Ben Parafina (grimaldi)

04/13/2023, 8:49 PM
just found issue 1571

Dylan Page

04/13/2023, 9:45 PM
There's some ideas floating around, nothing great. This is known among some of the heavy users of the project and hopefully we'll be able to come to consensus on how to approach it

Ben Parafina (grimaldi)

04/14/2023, 11:57 AM
Yeah I'm driving it as the main tf runner for my org and after going through the latest release j was excited to see the redis impl but I'm struggling now to justify it as a long term tenant in our infra. I want to use it as part of our DR strategy which would imply needing to scale the shit out of it in a pinch.

Bruno Schaatsbergen

04/18/2023, 8:59 PM
I've always been curious why you want to run Atlantis HA though, and how it fits into the DR strategy of an org - and whether it's worth the added complexity for what you get. Convince me!

Ben Parafina (grimaldi)

04/18/2023, 9:05 PM
Namely this — because we run it in k8s vertically scaling a pod requires a pod restart which means that we would have to know ahead of time the approximate resource cost of re-planning and applying the orgs resources.
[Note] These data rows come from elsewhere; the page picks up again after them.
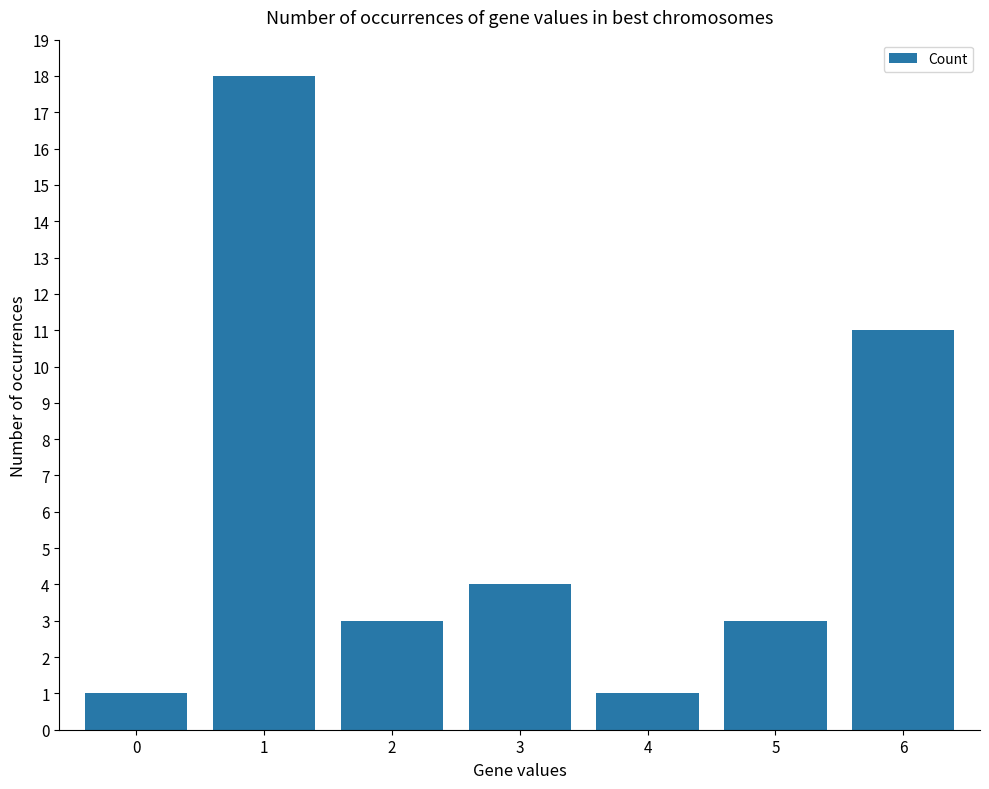

What value does the data have at 1, to the nearest 5?

20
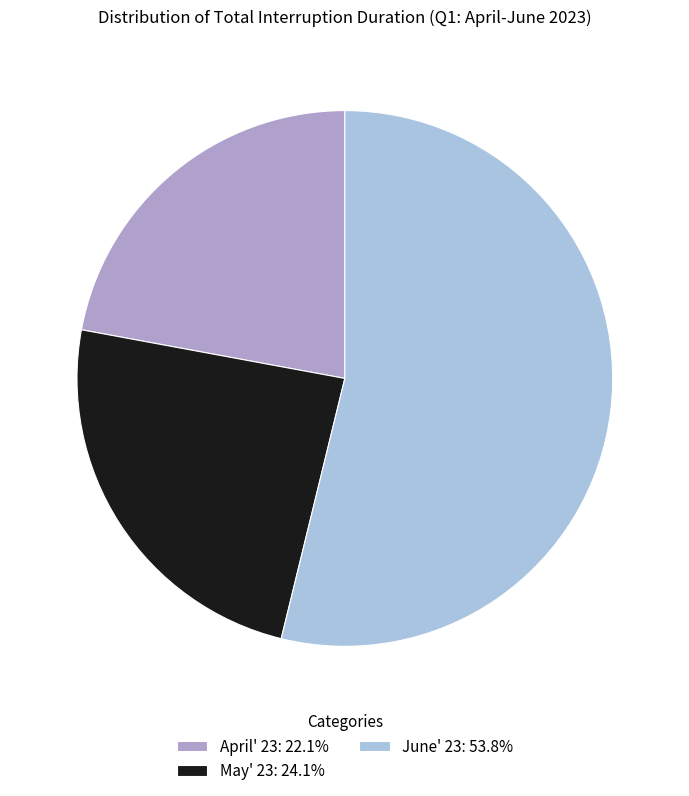

Is the sum of May' 23 and June' 23 greater than half?

Yes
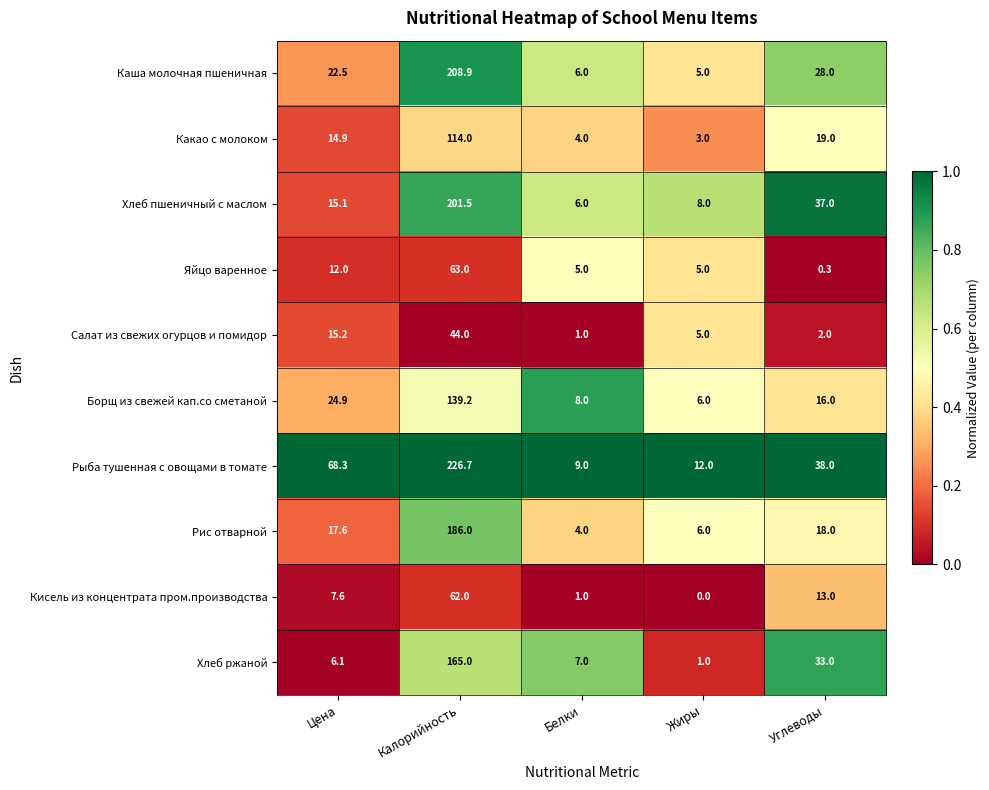

What is the difference between the Каша молочная пшеничная values at Углеводы and Белки?

22.0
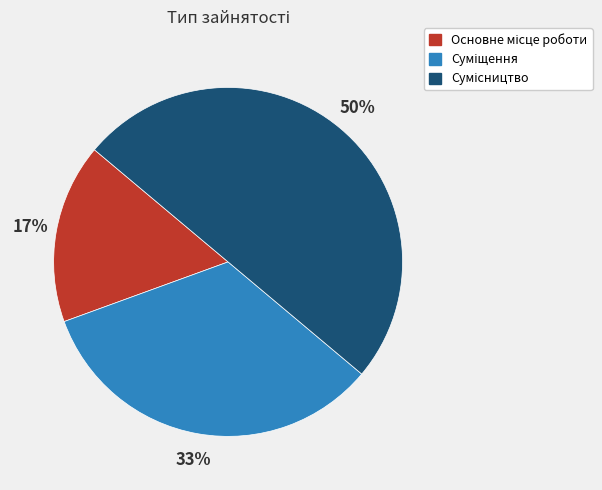

To the nearest percent, what is the average slice percentage?

33%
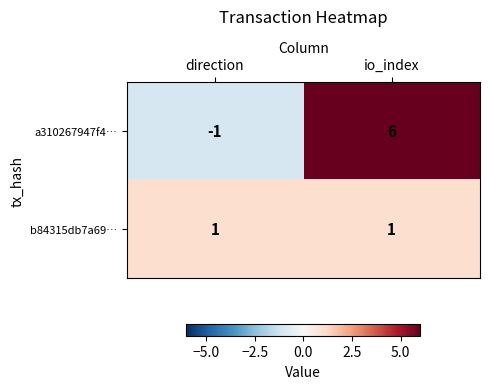

What is the minimum value shown in the chart?

-1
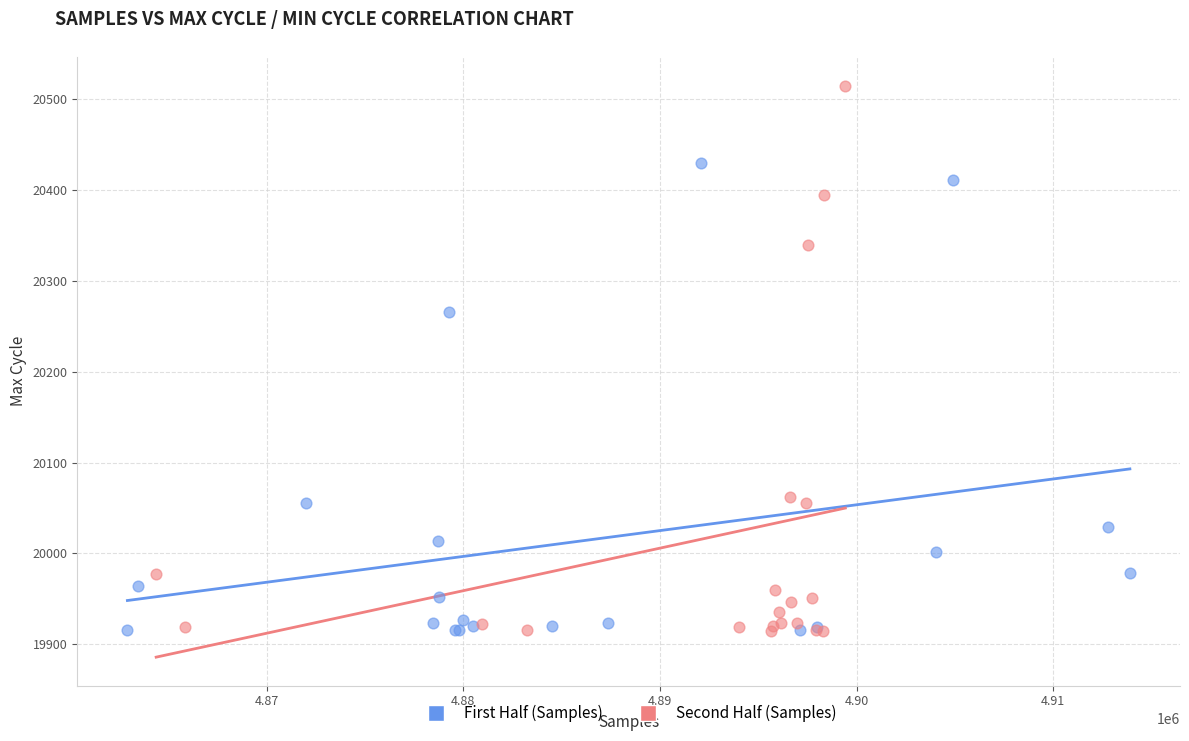

Which series has the largest Y range (max minus min)?

Second Half (Samples)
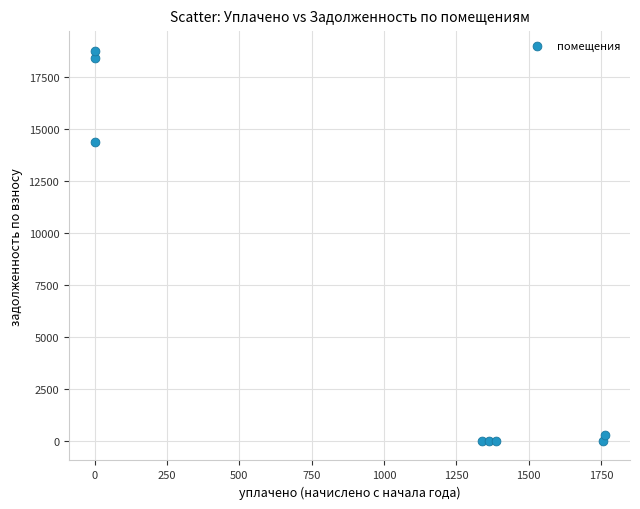

What is the average X value?

950.4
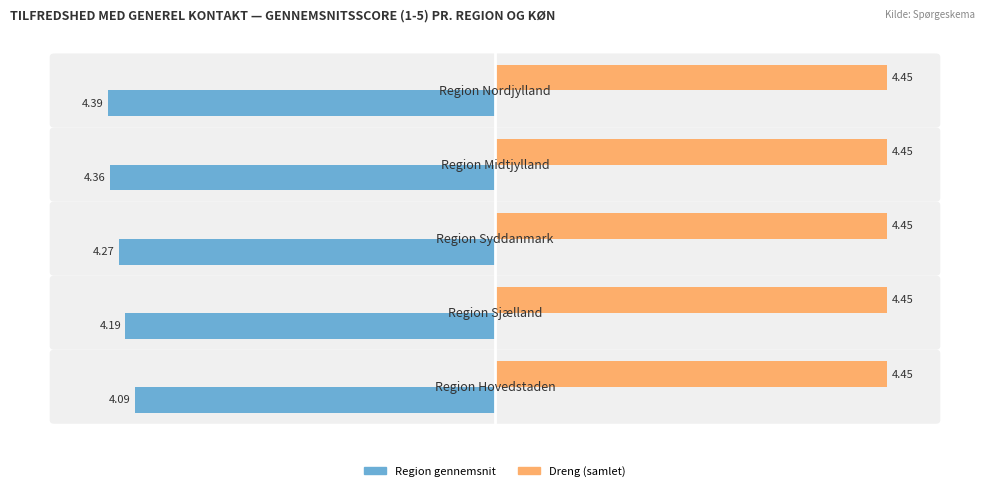

What is the difference between the highest and lowest values at 0?

8.5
This is a nontrivial amount of time and in a DR scenario time is of the essence. Ideally I’d like to run a fleet of horizontally scalable pods that I can connect to Keda/Karpenter to dynamically allocate resources based around incoming plan requests
This way I don’t have to be concerned with rightsizing my cluster from the outset and can allow the incoming work dictate the footprint of my cluster
being able to horizontally scale my cluster as opposed to vertically also allows me to run a cheaper fleet overall for most day to day operations
I can run smaller underlying k8s nodes as spot instances, which is nice for keeping the monthlies low
Now running the entire graph at once is a fools errand — I’ll grant that. But making it so that a change to the root terragrunt.hcl in my project doesn’t consume all resources and blocking any other potential work would be nice, and having additional nodes be on-demand rather than in a single instance would be even better.
Combine this central resource requirement that’s quite large with the added pressure of needing to onboard other groups to the platform I’m finding myself trying to find ways to allow the Atlantis (with k8s help) to be mostly self managing if possible. My team also manages a number of other tools as well as our customer facing verticals.